The city is one of the most revered places for Hindu pilgrimage, perhaps coming second only to Kathmandu which houses Pashupatinath. But Janakpur is not just about temples and monuments. The city in the country’s core Tarai boasts a rich cultural history, noted for ages for its arts, language, and literature. Janakpur is the heartland of the Mithila civilization, a melting pot of diverse cultures, religions and of opportunities.
A huge number of Hindu devotees, from Nepal, India and across the world, visit the temple to pay homage to Maryada Purush Ram (The Supreme Male) and Goddess Sita, believed to be the incarnations of Lord Bishnu and Laxmi, respectively. Though the pilgrims visit the temple round the year, it sees a huge number of devotees during major occasions for Hindus such as Ram Nawami, Basanta Panchami and Bibaha Panchami, the festivals devoted to the two deities.
Ram Roshan Das, the Mahantha (priest) at Janaki Temple, said that Hindus from all over the world should visit the Ram-Janaki temple at least once in their life. Das has seen many pilgrims come and go over the decades, but the past couple of years have been the busiest, he said. “This is because of three primary reasons—political stability, a decline in the occurrence of protests and strikes, and increasing social goodwill,” he said. “Mostly it’s the Indian tourists whose number has spiked, owing perhaps to the high-profile visits in recent years.”
According to data by the Tourism Office in Janakpur, a total of 68,137 people visited Janakpur in the last fiscal year (2018/19). Among them, the office said, 67,171 were Indians.
But the figure might not be accurate, because it takes into account only the number of visitors who registered in hotels and lodges. “We collect data from those tourists who stay in hotels and lodges. A significant number of people visit Janakpur and return the same day,” said Subas Mandal, an official at the Tourism Office in Janakpur. The city boasts a total of 46 hotels and lodges, with a total capacity of 1,380 beds.
The flow of tourists has significantly increased in Janakpur for the past 10 years, with no signs of stopping. In 2005, Janaki Temple invited a wedding procession from Ayodhya, the birthplace of Ram and the setting of Ramayana, for the first time.
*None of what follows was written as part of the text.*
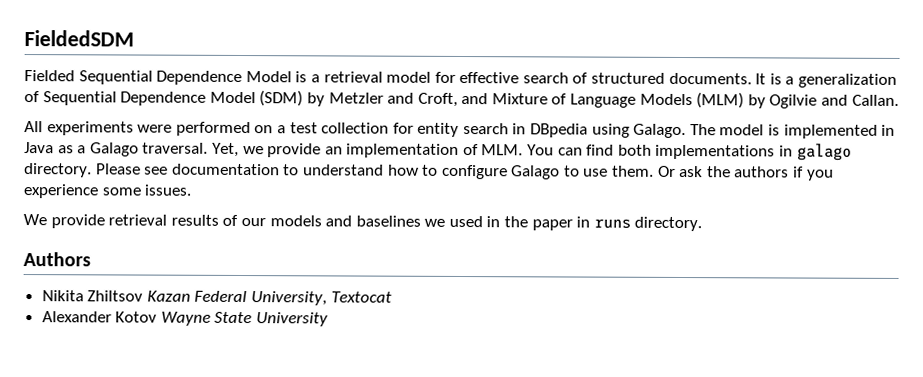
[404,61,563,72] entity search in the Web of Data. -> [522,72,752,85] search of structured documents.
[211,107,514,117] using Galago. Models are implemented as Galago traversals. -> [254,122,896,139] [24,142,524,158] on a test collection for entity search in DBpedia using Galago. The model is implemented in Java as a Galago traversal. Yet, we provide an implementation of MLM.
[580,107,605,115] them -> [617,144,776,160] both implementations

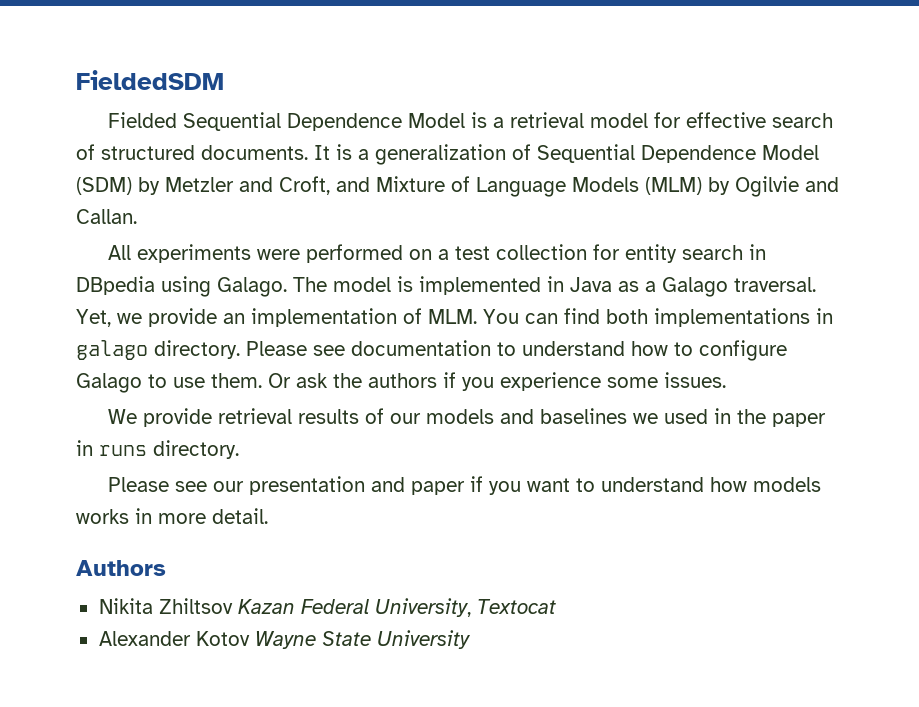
(703, 224) none -> [108,476,822,495] [76,508,268,524] // Please see our presentation and paper if you want to understand how models works in more detail.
Aside from visiting the temples, including Ram Janaki Temple, while in Janakpur visitors also make it a point to stop by the many holy ponds. There are around 90 ponds, the popular ones being Ganga Sagar and Dhanush Sagar located in the vicinity of Janakpur. Some of the devotees take a holy bath in the ponds before they pay homage in the temples.
Janakpur is in the heartland of Madhes. It is 25 km south from Dhalkebar along the East-West Highway. The nearest Nepal-India border point, Jatahi, is around 14 km south from Janakpur. The historic place is well connected with road network even with India. There are four Kathmandu-Janakpur flights every day.
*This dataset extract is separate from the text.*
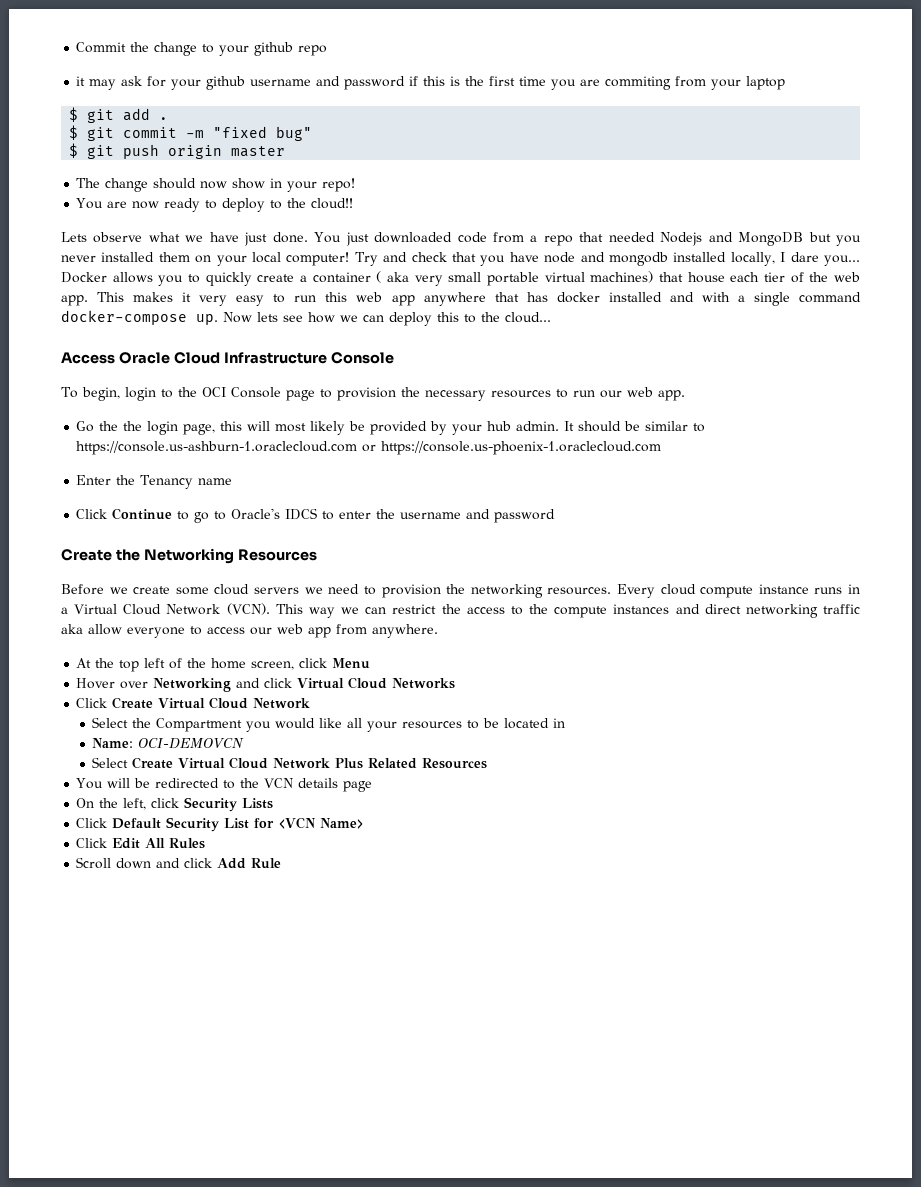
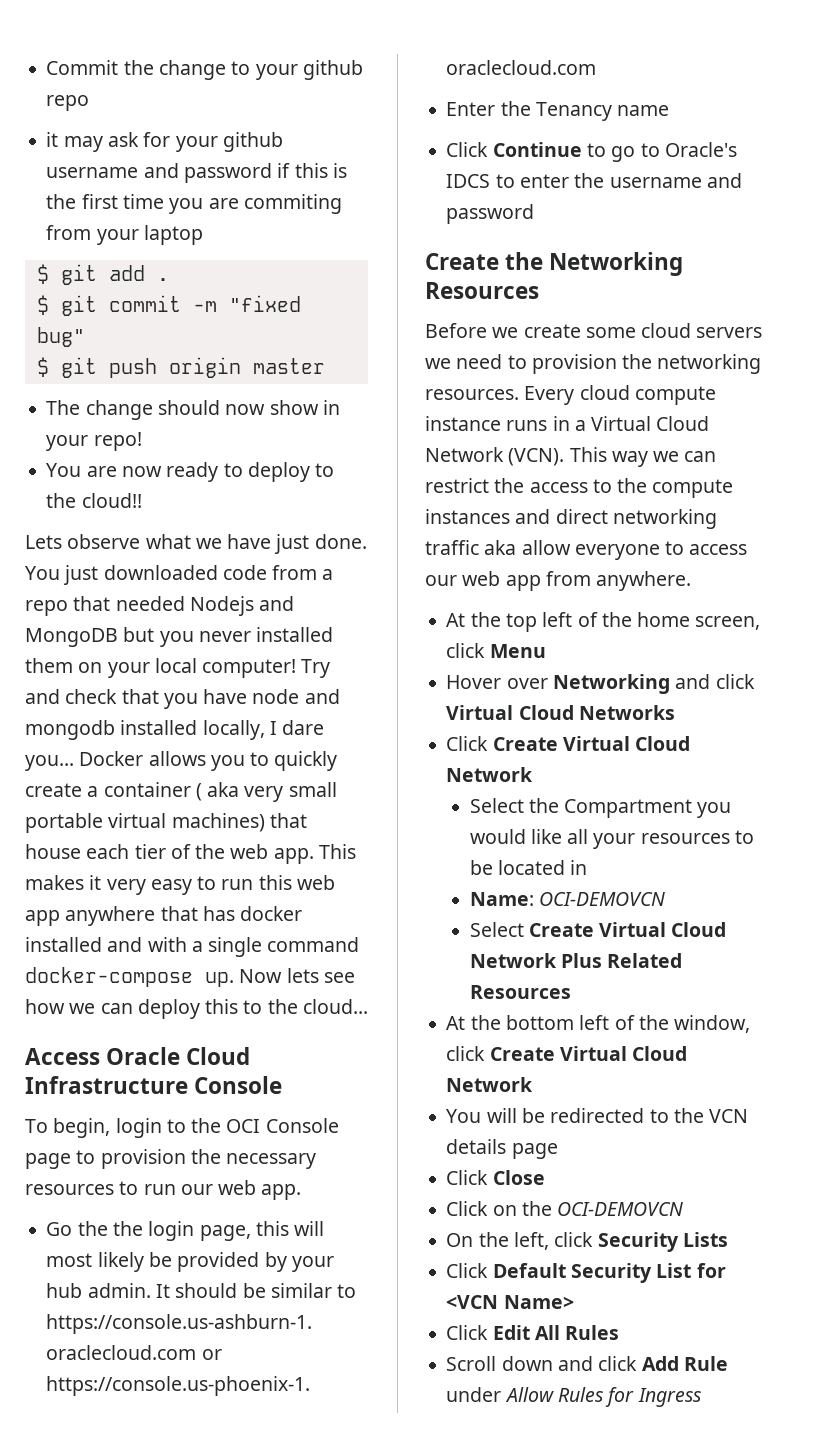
(488, 763) none -> [446,1015,751,1033] [446,1046,688,1061] [446,1077,534,1092] // At the bottom left of the window, click Create Virtual Cloud Network
(373, 786) none -> [446,1170,545,1185] [446,1201,684,1216] // Click Close // Click on the OCI-DEMOVCN
(282, 863) none -> [446,1387,702,1407] under Allow Rules for Ingress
Further, if one is interested—to observe, learn and research—in Mithila painting, Janakpur is the right place to visit. The wall painting in Janakpur Railway Station, Rangabhumi Maidan, and Ram-Janaki Bibaha Mandap are great pieces of artwork.
Food is an integral part of one’s travel, so when in Janakpur, enjoy typical Mithila food that comprises rice, lentil soup, vegetable curry, taruwa, tirauli, phulauri, fish curry, and curd. However, such a meal is not readily available in hotels in the town. One has to place a prior order for the meal.